二0一一年將成為世界歷史中非常重要的一年,北非幾個國家成功推翻獨裁政府,中東民眾亦展現實力,步步進逼獨裁政府,而發動九一一攻擊的凱達組織領袖賓拉登(Osama bin Laden)遭到美國特種部隊擊斃,這些事件加總起來,讓西方社會歡欣鼓舞,認為中東世界將朝民主之路邁進,套用Thomas Friedman的話來說:「我們做了該做的事,用子彈(bullet)殺了賓拉登;現在阿拉伯與回教世界有機會做他們的事,用選票(ballot)消滅賓拉登主義(Bin Ladenism)。」
賓拉登的死與茉莉花革命們將改寫中東面貌嗎?樂觀的人覺得賓拉登的死,將為中東帶來民主與世俗的政治和經濟繁榮;悲觀的人認為,即便頭號通緝要犯被殲滅,仍有千千萬萬個恐怖份子前仆後繼。在以賓拉登為首各地的恐怖組織已經成功「在地化」之後,各國的組織不需要以賓拉登的凱達組織為中心,也能夠獨立靈活地從事攻擊行動。

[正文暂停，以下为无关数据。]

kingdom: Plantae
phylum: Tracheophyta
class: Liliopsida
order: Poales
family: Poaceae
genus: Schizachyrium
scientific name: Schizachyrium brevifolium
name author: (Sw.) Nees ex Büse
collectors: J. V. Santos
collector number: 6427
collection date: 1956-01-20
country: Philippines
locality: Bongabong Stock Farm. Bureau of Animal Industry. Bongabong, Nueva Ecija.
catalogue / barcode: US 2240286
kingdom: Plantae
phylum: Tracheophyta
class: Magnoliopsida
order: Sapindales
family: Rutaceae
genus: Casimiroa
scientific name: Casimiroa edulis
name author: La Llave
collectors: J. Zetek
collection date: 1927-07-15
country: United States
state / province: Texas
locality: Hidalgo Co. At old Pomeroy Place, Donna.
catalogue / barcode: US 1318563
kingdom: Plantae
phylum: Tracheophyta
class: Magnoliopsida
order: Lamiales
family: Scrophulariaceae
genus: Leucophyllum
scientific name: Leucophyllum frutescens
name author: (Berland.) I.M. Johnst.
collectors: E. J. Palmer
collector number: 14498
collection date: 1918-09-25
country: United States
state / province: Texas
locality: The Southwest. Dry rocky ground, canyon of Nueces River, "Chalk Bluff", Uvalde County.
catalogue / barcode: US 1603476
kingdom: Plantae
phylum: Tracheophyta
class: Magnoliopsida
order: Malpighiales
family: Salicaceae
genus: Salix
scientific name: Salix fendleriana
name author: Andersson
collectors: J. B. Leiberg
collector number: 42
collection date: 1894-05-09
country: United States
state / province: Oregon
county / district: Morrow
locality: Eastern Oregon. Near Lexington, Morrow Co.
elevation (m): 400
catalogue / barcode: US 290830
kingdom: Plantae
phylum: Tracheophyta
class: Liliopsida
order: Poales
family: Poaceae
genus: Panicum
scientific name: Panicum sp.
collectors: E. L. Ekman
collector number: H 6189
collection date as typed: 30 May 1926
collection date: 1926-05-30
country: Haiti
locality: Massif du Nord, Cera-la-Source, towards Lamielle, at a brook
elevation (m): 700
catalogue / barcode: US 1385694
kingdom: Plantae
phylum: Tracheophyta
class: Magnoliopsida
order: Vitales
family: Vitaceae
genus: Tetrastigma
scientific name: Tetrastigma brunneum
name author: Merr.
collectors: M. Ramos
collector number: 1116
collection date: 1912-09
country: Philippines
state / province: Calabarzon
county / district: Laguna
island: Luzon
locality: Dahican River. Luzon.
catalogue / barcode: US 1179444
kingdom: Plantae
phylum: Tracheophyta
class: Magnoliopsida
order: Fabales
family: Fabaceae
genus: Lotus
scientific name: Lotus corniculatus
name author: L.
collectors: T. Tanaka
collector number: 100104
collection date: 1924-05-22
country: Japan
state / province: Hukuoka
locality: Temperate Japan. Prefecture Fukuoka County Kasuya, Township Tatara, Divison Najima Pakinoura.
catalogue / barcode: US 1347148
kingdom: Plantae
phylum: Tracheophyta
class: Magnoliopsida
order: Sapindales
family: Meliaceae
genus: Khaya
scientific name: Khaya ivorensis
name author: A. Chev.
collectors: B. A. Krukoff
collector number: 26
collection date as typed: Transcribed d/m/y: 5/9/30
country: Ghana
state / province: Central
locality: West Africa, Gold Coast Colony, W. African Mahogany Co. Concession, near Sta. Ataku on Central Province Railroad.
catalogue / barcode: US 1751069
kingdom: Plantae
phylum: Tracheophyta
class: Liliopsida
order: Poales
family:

在美國進攻伊拉克前後,Abu Musab al-Zarqawi就成功地在伊拉克建立起凱達組織的分支,在伊拉克境內攻擊美軍,裂解境內什葉派與遜尼派的團結,此種裂解回教團結作法遭到凱達組織的批評。然而,扎卡維能夠不顧批評,堅持這個路線的主因之一在於,他的組織能夠獨立運作,不需要依靠賓拉登和凱達組織。在美軍於二00一年進攻阿富汗之後,賓拉登和凱達組織雖然元氣大傷,但許多組織內成員紛紛進入有興風作浪條件的國家,用賓拉登的國際觀點吸引當地人民,將思想訓練與攻擊模式在地化,賓拉登本人不再重要,宣揚賓拉登的理念才是重點。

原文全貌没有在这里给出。